▸ **Data records**
=======
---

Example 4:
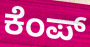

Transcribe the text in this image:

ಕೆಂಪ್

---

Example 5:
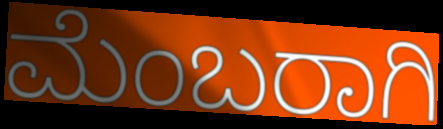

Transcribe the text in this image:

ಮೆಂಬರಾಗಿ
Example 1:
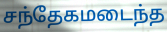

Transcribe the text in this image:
=======
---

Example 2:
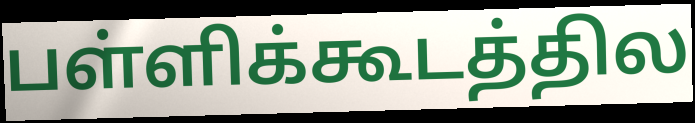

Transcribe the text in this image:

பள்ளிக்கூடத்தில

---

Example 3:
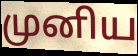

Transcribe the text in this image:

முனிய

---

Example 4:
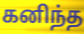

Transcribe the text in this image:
=======
▸ **Exercise aim**
Return from the data every line that holds "Example".

▸ **Your response**
Example 4:
Example 5:
Example 1:
Example 2:
Example 3:
Example 4:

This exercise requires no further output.